Everbright Securities: despite weak demand, staggered price increases are bullish for the cement sector's relative yield.

Zhitong Finance ·  Jul 11 19:32

According to the research report released by Everbright Securities, cement may have a relative advantage as the total demand for infrastructure and real estate construction declined. In 2023, the new construction area in the real estate industry fell by 58% from the highest point in 2019, while infrastructure investment remained at a historical high. In 2023, cement production will drop by 12% from the high point of 2020. The downward trend in the total demand for infrastructure and real estate construction is a common problem faced by various sectors in the real estate industry's chain. Compared to others, the cement industry is trying to improve the supply-demand relationship and support the price by reducing production. If the price increase can be implemented, cement leading enterprises are expected to become rare varieties in the building materials industry with stable profit trends by improving per-ton profitability to counteract the decline in demand. It is recommended to focus on Conch Cement (600585.SH), Huaxin Cement (600801.SH), and Xinjiang Tianshan Cement (000877.SZ).

The main points of view of Everbright Securities are as follows:

The profitability level of cement enterprises in the first half of 24 stabilized at a low level.

In the first half of 2024, affected by the sluggish real estate and slow allocation of infrastructure funds, cement demand significantly decreased (cement production in May 24 fell by 10% YoY), and the average national price of cement in the first half of 24 decreased by 16% YoY. The expected profit of the cement industry in the first half of the year is about 3.5 billion yuan, a decrease of about 76% YoY. Several companies have released performance forecasts for the first half of 24, with a significant decrease in profit or losses, including Tianshan Cement, Tangshan Jidong Cement, and Fujian Cement, with expected losses of 2.9-3.5 billion yuan, 743 million-87 million yuan, and 10.5 million yuan, respectively.

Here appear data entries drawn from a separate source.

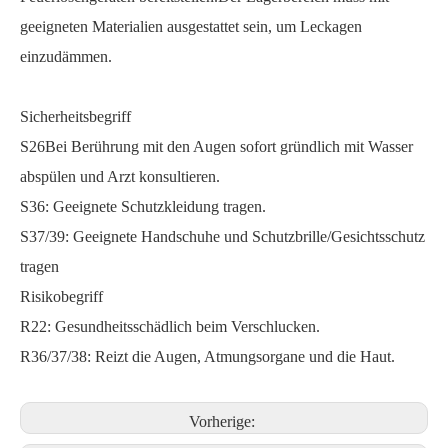
geeigneten Materialien ausgestattet sein, um Leckagen
einzudämmen.
Sicherheitsbegriff
S26Bei Berührung mit den Augen sofort gründlich mit Wasser
abspülen und Arzt konsultieren.
S36: Geeignete Schutzkleidung tragen.
S37/39: Geeignete Handschuhe und Schutzbrille/Gesichtsschutz
tragen
Risikobegriff
R22: Gesundheitsschädlich beim Verschlucken.
R36/37/38: Reizt die Augen, Atmungsorgane und die Haut.
Vorherige: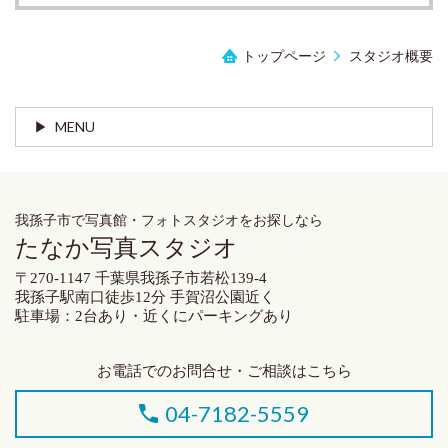
トップページ
スタジオ概要
MENU
我孫子市で写真館・フォトスタジオをお探しなら
たなか写真スタジオ
〒270-1147 千葉県我孫子市若松139-4
我孫子駅南口徒歩12分 手賀沼公園近く
駐車場：2台あり・近くにパーキングあり
お電話でのお問合せ・ご相談はこちら
04-7182-5559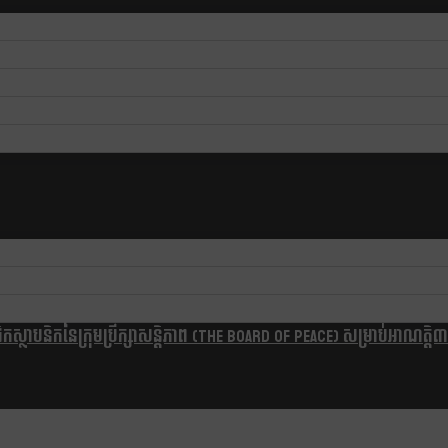
្ថាបនិកនៃក្រុមប្រឹក្សាសន្តិភាព (The Board Of Peace) សម្រាប់អាណត្តិ៣ឆ្នា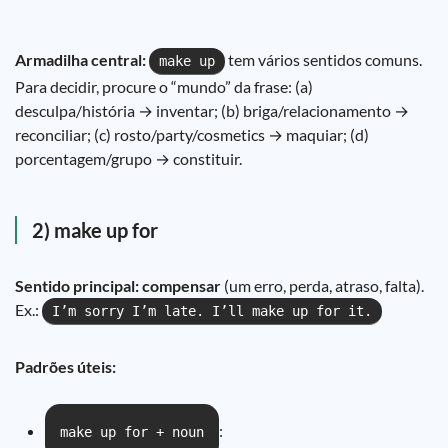
Armadilha central:
tem vários sentidos comuns.
make up
Para decidir, procure o “mundo” da frase: (a)
desculpa/história → inventar; (b) briga/relacionamento →
reconciliar; (c) rosto/party/cosmetics → maquiar; (d)
porcentagem/grupo → constituir.
2) make up for
Sentido principal:
compensar
(um erro, perda, atraso, falta).
Ex.:
I’m sorry I’m late. I’ll make up for it.
Padrões úteis:
:
make up for + noun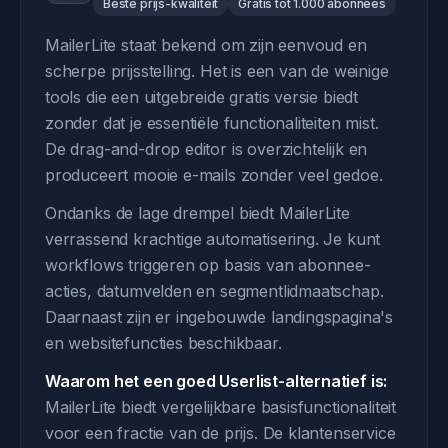
Beste prijs-kwaliteit
Gratis tot 1.000 abonnees
MailerLite staat bekend om zijn eenvoud en
scherpe prijsstelling. Het is een van de weinige
tools die een uitgebreide gratis versie biedt
zonder dat je essentiële functionaliteiten mist.
De drag-and-drop editor is overzichtelijk en
produceert mooie e-mails zonder veel gedoe.
Ondanks de lage drempel biedt MailerLite
verrassend krachtige automatisering. Je kunt
workflows triggeren op basis van abonnee-
acties, datumvelden en segmentlidmaatschap.
Daarnaast zijn er ingebouwde landingspagina's
en websitefuncties beschikbaar.
Waarom het een goed Userlist-alternatief is:
MailerLite biedt vergelijkbare basisfunctionaliteit
voor een fractie van de prijs. De klantenservice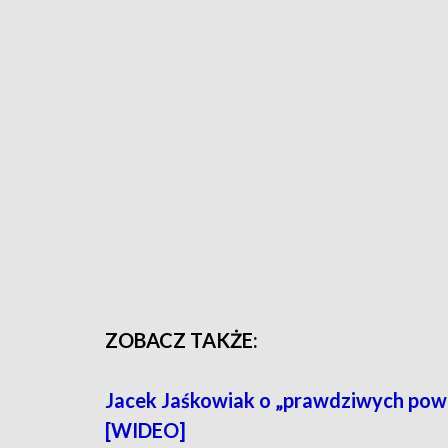
ZOBACZ TAKŻE:
Jacek Jaśkowiak o „prawdziwych pow
[WIDEO]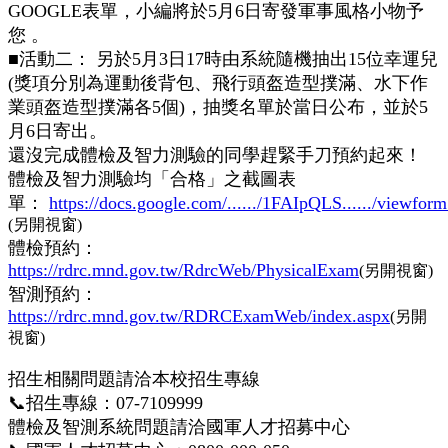
GOOGLE表單，小編將於5月6日寄發軍事風格小物予
您 。
■活動二： 另於5月3日17時由系統隨機抽出15位幸運兒
(獎項分別為運動後背包、飛行頭盔造型撲滿、水下作
業頭盔造型撲滿各5個)，抽獎名單於當日公布，並於5
月6日寄出。
還沒完成體檢及智力測驗的同學趕緊手刀預約起來！
體檢及智力測驗均「合格」之截圖表
單
：
https://docs.google.com/....../1FAIpQLS....../viewform.
(另開視窗)
體檢預約：
https://rdrc.mnd.gov.tw/RdrcWeb/PhysicalExam
(另開視窗)
智測預約：
https://rdrc.mnd.gov.tw/RDRCExamWeb/index.aspx
(另開
視窗)
招生相關問題請洽本校招生專線
📞招生專線：07-7109999
體檢及智測系統問題請洽國軍人才招募中心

With a weaker demand season, industry self-discipline and production restrictions help to support cement prices.

July is the off-season, and leading companies have increased industry self-discipline and adjusted production schedules. Cement leading enterprises in the Yangtze River Delta plan to stop production for 10 days in July and August, reducing production by about 30%. As a regional leading enterprise, Conch Cement will also participate in this round of off-season production reduction. On July 5th, the price of cement in the Yangtze River along the river increased by 50 yuan/ton. As leading enterprises fully realize that the overall demand cycle is downward, the short-term profit target's importance is increasing at the corporate strategic level, such as Conch Cement's announcement of "profit is the purpose, share is the foundation." Although the demand is expected to continue to decline, cement prices may be supported under the background of consensus among major companies.

It is necessary to observe the implementation of off-season production reduction during peak season.

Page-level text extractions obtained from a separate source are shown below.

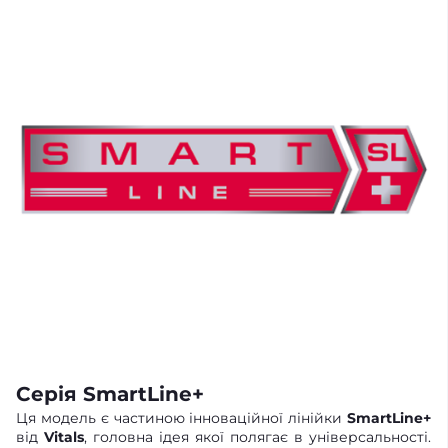
Серія SmartLine+
Ця модель є частиною інноваційної лінійки
SmartLine+
від
Vitals
, головна ідея якої полягає в універсальності.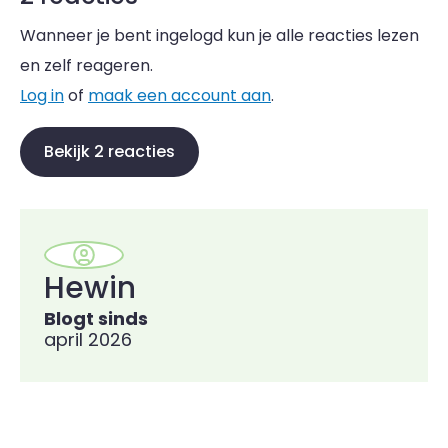
Wanneer je bent ingelogd kun je alle reacties lezen
en zelf reageren.
Log in
of
maak een account aan
.
Bekijk 2 reacties
Hewin
Blogt sinds
april 2026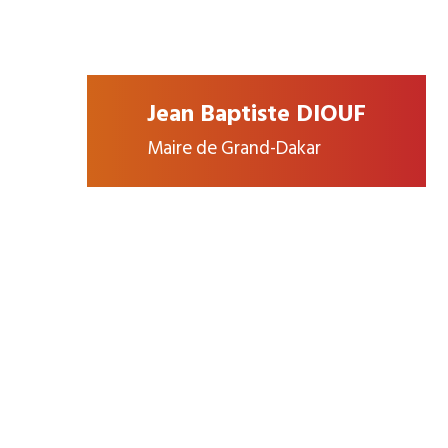
Jean Baptiste DIOUF
Maire de Grand-Dakar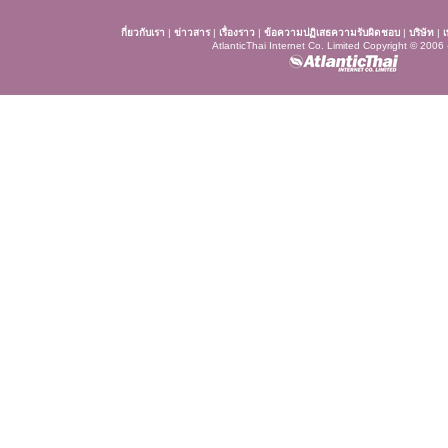
กี่ยวกับเรา
|
ข่าวสาร
|
เรื่องราว
|
ข้อความปฏิเสธความรับผิดชอบ
|
บริษัท
|
เ
AtlanticThai Internet Co. Limited Copyright © 2006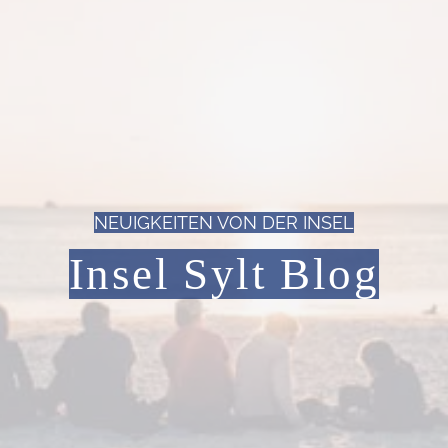
NEUIGKEITEN VON DER INSEL
Insel Sylt Blog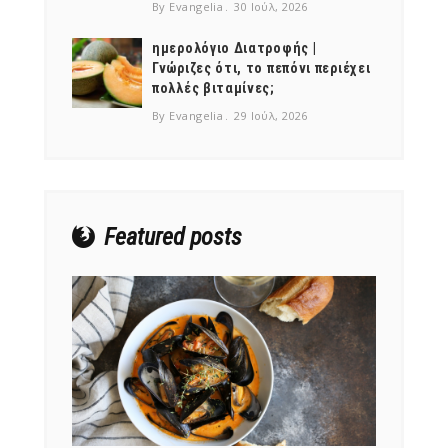
By Evangelia
30 Ιούλ, 2026
ημερολόγιο Διατροφής |
Γνώριζες ότι, το πεπόνι περιέχει
πολλές βιταμίνες;
NEWSLETTER
By Evangelia
29 Ιούλ, 2026
mel
y updates
fro
m
Get ti
your favorite
products
Featured posts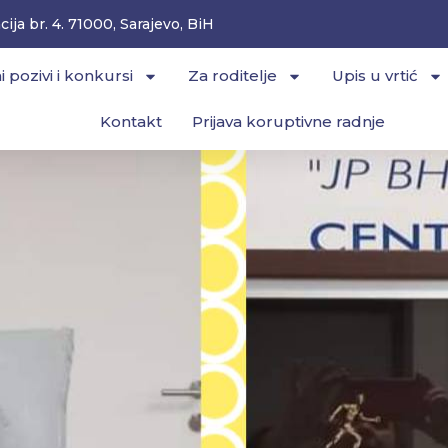
ija br. 4. 71000, Sarajevo, BiH
i pozivi i konkursi
Za roditelje
Upis u vrtić
Kontakt
Prijava koruptivne radnje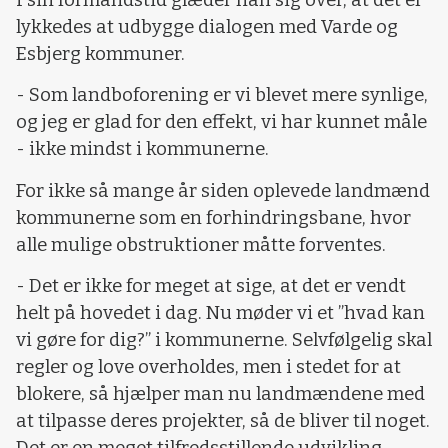
lykkedes at udbygge dialogen med Varde og
Esbjerg kommuner.
- Som landboforening er vi blevet mere synlige,
og jeg er glad for den effekt, vi har kunnet måle
- ikke mindst i kommunerne.
For ikke så mange år siden oplevede landmænd
kommunerne som en forhindringsbane, hvor
alle mulige obstruktioner måtte forventes.
- Det er ikke for meget at sige, at det er vendt
helt på hovedet i dag. Nu møder vi et ”hvad kan
vi gøre for dig?” i kommunerne. Selvfølgelig skal
regler og love overholdes, men i stedet for at
blokere, så hjælper man nu landmændene med
at tilpasse deres projekter, så de bliver til noget.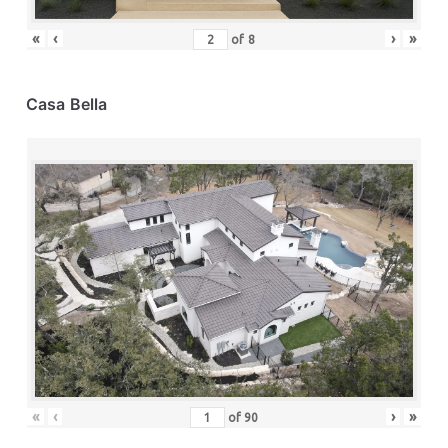
«
‹
›
»
of
8
Casa Bella
«
‹
›
»
of
90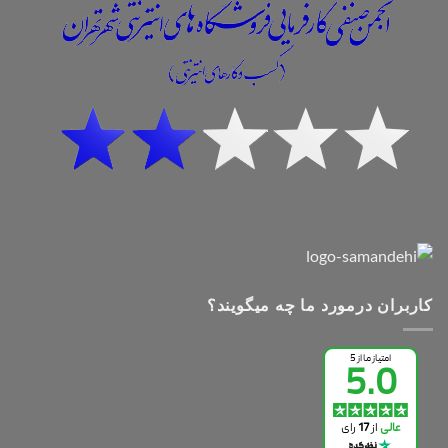
کاربران درمورد ما چه میگویند؟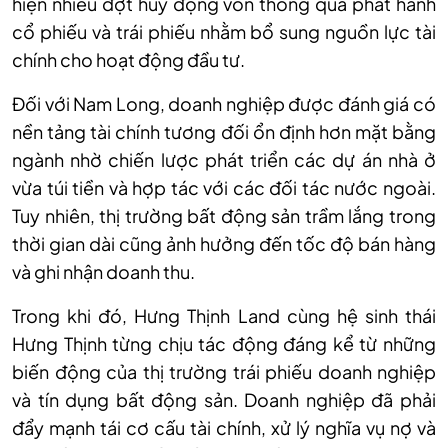
hiện nhiều đợt huy động vốn thông qua phát hành
cổ phiếu và trái phiếu nhằm bổ sung nguồn lực tài
chính cho hoạt động đầu tư.
Đối với Nam Long, doanh nghiệp được đánh giá có
nền tảng tài chính tương đối ổn định hơn mặt bằng
ngành nhờ chiến lược phát triển các dự án nhà ở
vừa túi tiền và hợp tác với các đối tác nước ngoài.
Tuy nhiên, thị trường bất động sản trầm lắng trong
thời gian dài cũng ảnh hưởng đến tốc độ bán hàng
và ghi nhận doanh thu.
Trong khi đó, Hưng Thịnh Land cùng hệ sinh thái
Hưng Thịnh từng chịu tác động đáng kể từ những
biến động của thị trường trái phiếu doanh nghiệp
và tín dụng bất động sản. Doanh nghiệp đã phải
đẩy mạnh tái cơ cấu tài chính, xử lý nghĩa vụ nợ và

In the Yangtze River Delta region, the price of cement clinker rose in April and May's peak seasons. However, due to poor implementation of production adjustment, the planned price increase of 30 yuan/ton in April was actually implemented at 15 yuan/ton, and the planned increase of 50 yuan/ton in May was actually implemented at 20 yuan/ton. In late June, the price of cement in the Yangtze River Delta had basically returned to the pre-increase level. Of course, this round of off-season production restrictions has received stronger unity at the industry level, but it is still necessary to observe the implementation of the later period for caution.

Risk analysis:

Infrastructure investment is lower than expected, real estate demand does not recover as expected, and raw material prices rise.